▶ **PASSAGE SHOWN**
Author: Ray Bradbury
Genre: science fiction, classic, dystopia
“Guy Montag is a fireman. His job is to burn books, which are forbidden, being the source of all discord and unhappiness. Even so, Montag is unhappy; there is discord in his marriage. Are books hidden in his house? The Mechanical Hound of the Fire Department, armed with a lethal hypodermic, escorted by helicopters, is ready to track down those dissidents who defy society to preserve and read books.”
This 63-year-old classic is definitely not a disappointment. Ray Bradbury has masterfully crafted this novel, using almost more figurative metaphors than words, to create the dystopian setting and story. The first line (above) is considered one of the most interesting first-liners ever, and I think the whole story can also be added to that category.
“With school turning out more runners, jumpers, racers, tinkerers, grabbers, snatchers, fliers, and swimmers instead of examiners, critics, knowers, and imaginative creators, the word ‘intellectual,’ of course, became the swear word it deserved to be.”

▶ **WHAT TO WORK ON**
**1)** Copy the review of the Ray Bradbury novel between "This 63-year-old classic" and "to that category.", inclusive.
**2)** Condense the paragraph of the review of the Ray Bradbury novel that begins "This 63-year-old classic" into a shorter version that keeps its main facts.
Rely only on the review of the Ray Bradbury novel for what is asked here.

▶ **LISTED ENTRIES**
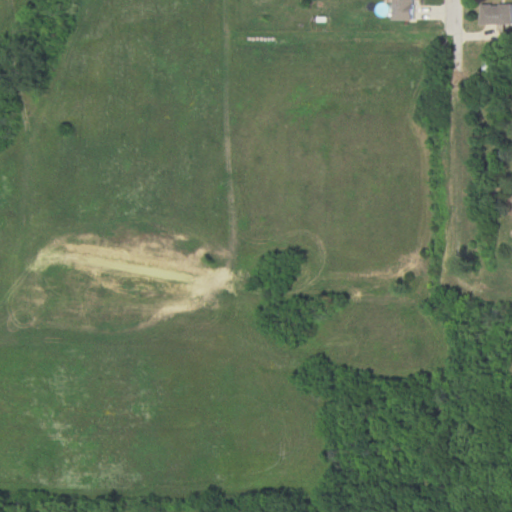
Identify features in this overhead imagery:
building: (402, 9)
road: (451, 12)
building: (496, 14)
==
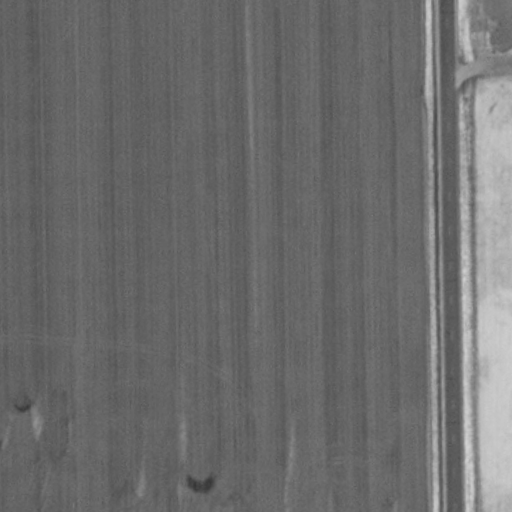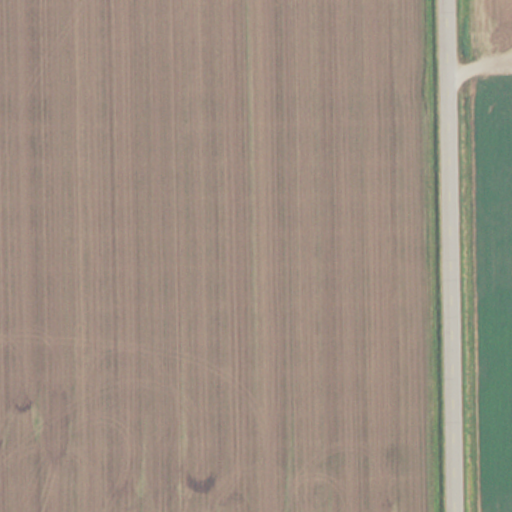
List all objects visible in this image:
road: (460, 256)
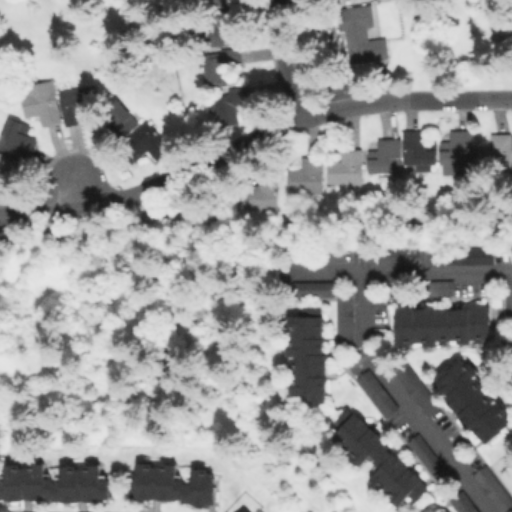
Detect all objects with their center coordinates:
...
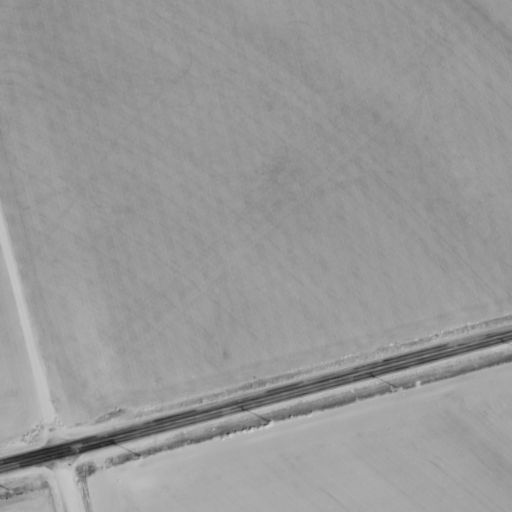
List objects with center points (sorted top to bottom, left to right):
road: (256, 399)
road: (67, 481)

▶ **TASK SOLUTIONS**
**1)**
This 63-year-old classic is definitely not a disappointment. Ray Bradbury has masterfully crafted this novel, using almost more figurative metaphors than words, to create the dystopian setting and story. The first line (above) is considered one of the most interesting first-liners ever, and I think the whole story can also be added to that category.

**2)** The 63-year-old classic does not disappoint. Bradbury masterfully built its dystopian setting and story with an abundance of figurative metaphors. Its first line is considered one of the most interesting opening lines ever, and the reviewer would put the whole story in that category too.